It was in an introductory class of Contact Improvisation in the Centre Civic La Barceloneta, with Sebastian Garcia Ferro.
That was the third workshop I did with him, He could transmit lightness and fun in his classes which made it easier to dare and let go in the improvisation. He always used to say, “the first partner you dance with is the floor. Learn to dance with it. Feel gravity. Feel your weight and the space around you. Let be taught by the ground.”
In that room, close to the beach of Barceloneta, you could feel the salty breeze in the air along with the humidity of that summer morning. The heavy air of so many people breathing and sweating after a long hour class.
There is where I experienced the intimacy with a piece of myself that I was not familiar with.
We started standing, still, breathing and listening to our own breath and beating heart. I was listening to how that rhythm was making the blood traveling along my body. The pull of gravity, the weight of my body in the sole of my feet, and how that music was giving a pace to the inner movements in my joints, in my bones. Maybe it wanted to be an outer movement, but maybe not. Anyway, it was there, this inner dance, the small dance they call it in Contact Improvisation.

◆ **Data**:

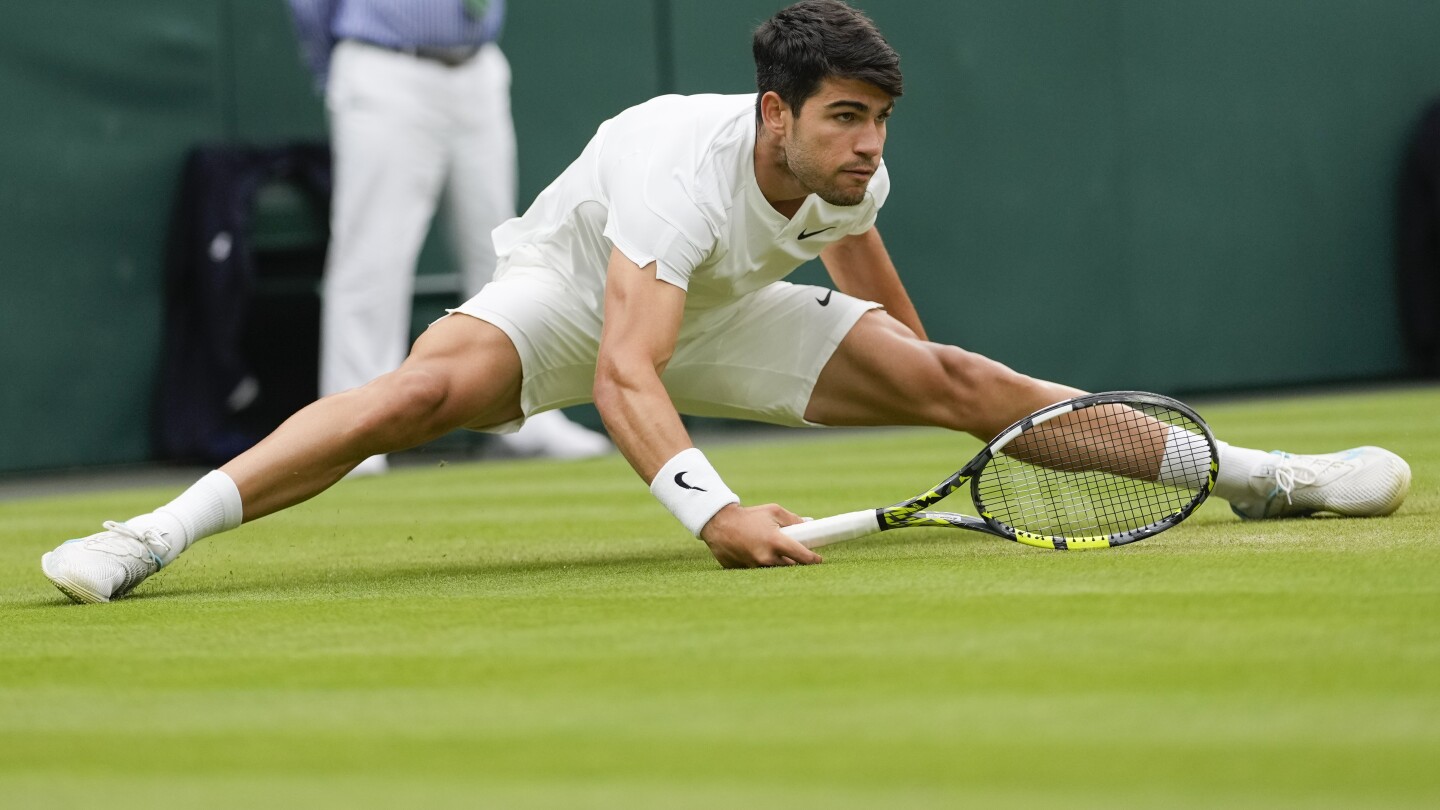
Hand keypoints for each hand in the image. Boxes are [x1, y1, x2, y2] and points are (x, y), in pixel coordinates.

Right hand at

--

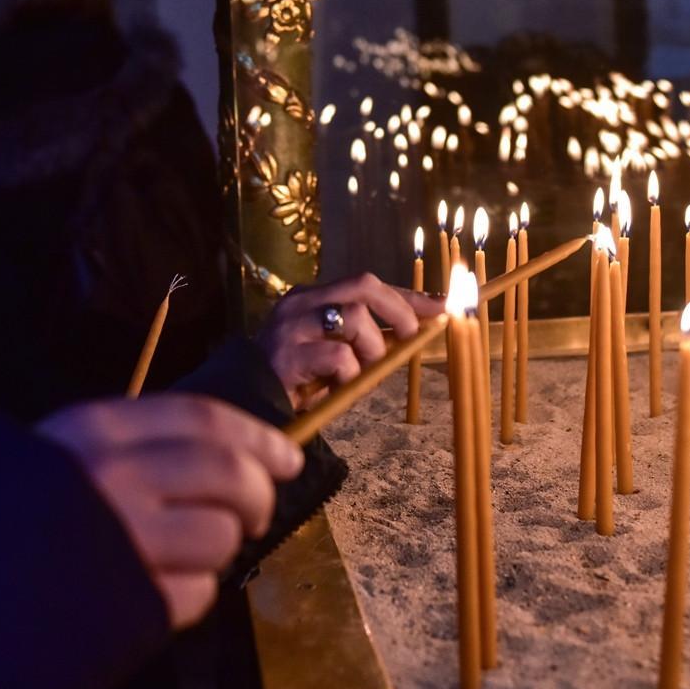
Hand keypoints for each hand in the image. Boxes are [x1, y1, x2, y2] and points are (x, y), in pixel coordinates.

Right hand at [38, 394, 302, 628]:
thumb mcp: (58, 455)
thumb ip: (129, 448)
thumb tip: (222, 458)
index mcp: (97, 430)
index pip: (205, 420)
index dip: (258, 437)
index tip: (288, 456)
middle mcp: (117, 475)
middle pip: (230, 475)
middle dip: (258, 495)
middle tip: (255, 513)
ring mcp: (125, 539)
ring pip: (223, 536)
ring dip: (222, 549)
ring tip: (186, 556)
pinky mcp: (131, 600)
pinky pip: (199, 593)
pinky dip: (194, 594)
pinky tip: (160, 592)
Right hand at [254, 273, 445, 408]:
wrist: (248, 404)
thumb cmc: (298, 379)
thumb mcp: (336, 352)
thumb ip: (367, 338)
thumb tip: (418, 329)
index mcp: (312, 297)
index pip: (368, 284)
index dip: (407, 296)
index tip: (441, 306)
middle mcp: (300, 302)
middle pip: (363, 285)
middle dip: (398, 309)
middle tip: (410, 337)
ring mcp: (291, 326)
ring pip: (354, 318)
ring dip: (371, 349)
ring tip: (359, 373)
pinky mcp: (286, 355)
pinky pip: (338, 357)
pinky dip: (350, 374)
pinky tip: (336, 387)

◆ **Goal of the exercise**:
Reproduce, word for word, the full passage above about the Contact Improvisation class in La Barceloneta.

◆ **Written response**:
It was in an introductory class of Contact Improvisation in the Centre Civic La Barceloneta, with Sebastian Garcia Ferro.
That was the third workshop I did with him, He could transmit lightness and fun in his classes which made it easier to dare and let go in the improvisation. He always used to say, “the first partner you dance with is the floor. Learn to dance with it. Feel gravity. Feel your weight and the space around you. Let be taught by the ground.”
In that room, close to the beach of Barceloneta, you could feel the salty breeze in the air along with the humidity of that summer morning. The heavy air of so many people breathing and sweating after a long hour class.
There is where I experienced the intimacy with a piece of myself that I was not familiar with.
We started standing, still, breathing and listening to our own breath and beating heart. I was listening to how that rhythm was making the blood traveling along my body. The pull of gravity, the weight of my body in the sole of my feet, and how that music was giving a pace to the inner movements in my joints, in my bones. Maybe it wanted to be an outer movement, but maybe not. Anyway, it was there, this inner dance, the small dance they call it in Contact Improvisation.